ConFoThinking: Consolidated Focused Attention Driven Thinking for Visual Question Answering

TL;DR

ConFoThinking is proposed, a Consolidated-Focused-Attention-Driven Thinking framework that learns to aggregate attention into a designated intermediate layer, from which it mine and zoom in salient regions for downstream visual understanding.

Abstract

Thinking with Images improves fine-grained VQA for MLLMs by emphasizing visual cues. However, tool-augmented methods depend on the capacity of grounding, which remains unreliable for MLLMs.

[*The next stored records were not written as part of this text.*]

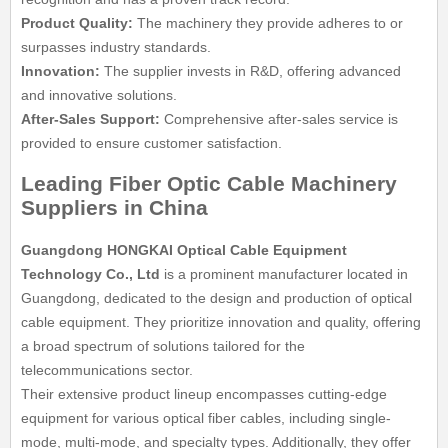
Product Quality:
The machinery they provide adheres to or
surpasses industry standards.
Innovation:
The supplier invests in R&D, offering advanced
and innovative solutions.
After-Sales Support:
Comprehensive after-sales service is
provided to ensure customer satisfaction.
Leading Fiber Optic Cable Machinery
Suppliers in China
Guangdong HONGKAI Optical Cable Equipment
Technology Co., Ltd
is a prominent manufacturer located in
Guangdong, dedicated to the design and production of optical
cable equipment. They prioritize innovation and quality, offering
a broad spectrum of solutions tailored for the
telecommunications sector.
Their extensive product lineup encompasses cutting-edge
equipment for various optical fiber cables, including single-
mode, multi-mode, and specialty types. Additionally, they offer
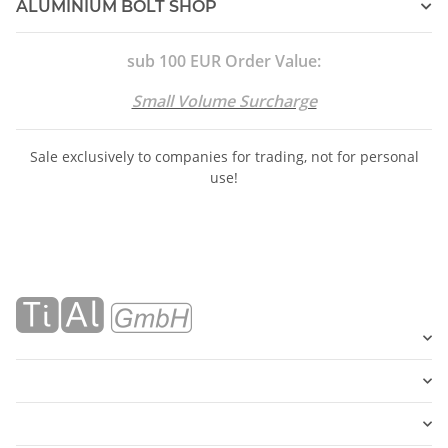
ALUMINIUM BOLT SHOP
sub 100 EUR Order Value:
Small Volume Surcharge
Sale exclusively to companies for trading, not for personal
use!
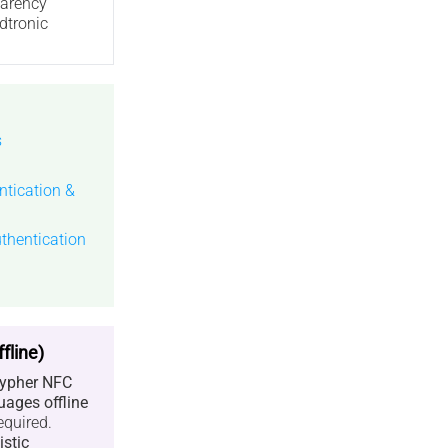
parency
dtronic
s
tication &
thentication
fline)
ypher NFC
uages offline
equired.
istic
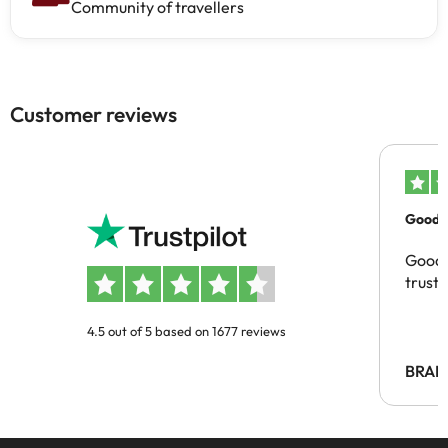
Community of travellers
Customer reviews
Good c
Good 
trust
4.5 out of 5 based on 1677 reviews
BRAH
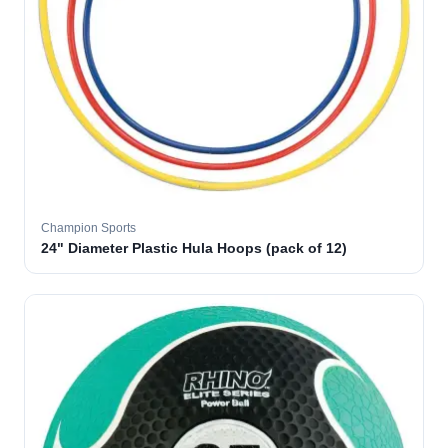
Champion Sports
24" Diameter Plastic Hula Hoops (pack of 12)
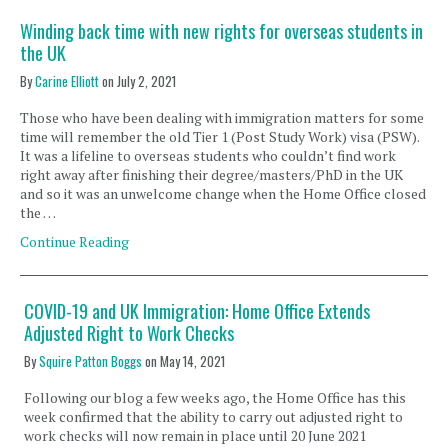
Winding back time with new rights for overseas students in
the UK
By
Carine Elliott
on
July 2, 2021
Those who have been dealing with immigration matters for some
time will remember the old Tier 1 (Post Study Work) visa (PSW).
It was a lifeline to overseas students who couldn’t find work
right away after finishing their degree/masters/PhD in the UK
and so it was an unwelcome change when the Home Office closed
the …
Continue Reading
COVID-19 and UK Immigration: Home Office Extends
Adjusted Right to Work Checks
By
Squire Patton Boggs
on
May 14, 2021
Following our blog a few weeks ago, the Home Office has this
week confirmed that the ability to carry out adjusted right to
work checks will now remain in place until 20 June 2021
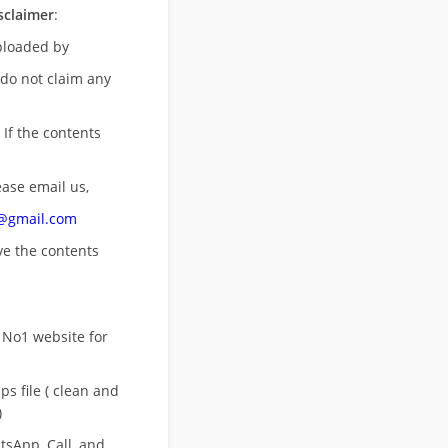
sclaimer
:
uploaded by
 do not claim any
 If the contents
ease email us,
n@gmail.com
ove
the contents
 No1 website for
s file ( clean and
)
sApp, Call, and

In parallel, attention-driven methods to crop the Region of Interest (ROIs) are proposed but they are constrained by (1) fragmented attention signals scattered across layers, leading to suboptimal localization and (2) relying on question- or redundant-text-conditioned attention extraction. Our analysis reveals three patterns: MLLMs may attend to the correct region yet generate incorrect coordinates, where-to-look attention is often fragmented across layers, and attention extraction is query-sensitive. Motivated by these, We propose ConFoThinking, a Consolidated-Focused-Attention-Driven Thinking framework that learns to aggregate attention into a designated intermediate layer, from which we mine and zoom in salient regions for downstream visual understanding. Moreover, we extract attention using concise semantic cues of what to look into, which mitigates the semantic noise introduced by question- or redundant-text-based attention extraction. Experiments across five VQA benchmarks demonstrate ConFoThinking significantly improves perception performance. The code, checkpoints, and dataset will be released after being accepted.
Paper Structure (51 sections, 9 equations, 5 figures, 4 tables)

This paper contains 51 sections, 9 equations, 5 figures, 4 tables.

Figures (5)

  • Figure 1: Limitations of existing methods. (A) In tool-augmented coordinate-output pipelines, MLLMs may "say" incorrect bounding-box coordinates, even though their intermediate vision-language fusion layers still attend to the GT ROI. The line chart shows the attention distribution inside the predicted and GT boxes for Qwen3-VL-8B (with tools) on V* benchmark wu2024v, where the model outputs an incorrect answer and the predicted box has IoU $<$ 0.1 with the ground-truth box. (B) In attention-driven methods, where-to-look signals are fragmented across layers, making any fixed-layer choice unreliable. The bar chart shows the distribution of the highest-ROI-attention layer for Qwen3-VL-8B across samples in VisCoT (only 19.3% at a fixed single layer (layer22)). (C) Where-to-look signals are query-sensitive: extracting attention from semantic visual cues is more accurate than extracting it from the raw question. The line chart compares the layer-wise attention distributions of these two approaches on the V* benchmark.
  • Figure 2: ConFoThinking overview. (A) Training ConFoAttn to produce a <FOCUS>...</FOCUS> span and fixed-layer attention heatmaps. (B) Training AttnDetector to regress ROI boxes from attention heatmaps. (C) Inference pipeline: generate heatmap, localize and zoom the ROI, then answer with the base MLLM using both the original and zoomed images.
  • Figure 3: Comparison for attention condensation.
  • Figure 4: Layer-wise comparison of attention concentration on $R_{\text{GT}}$ vs. $R_{\text{pred}}$ for Pixel-Reasoner over grounding-error cases ($\mathrm{IoU}<0.1$).
  • Figure 5: Distribution of the peak-attention layer $\ell^\star$ on the Validation set, VisCoT. Left: Qwen3-VL-4B (mode at Layer 22). Right: Qwen2.5-VL-7B (mode at Layer 20). Despite the existence of a modal layer, the distribution remains broadly dispersed across layers.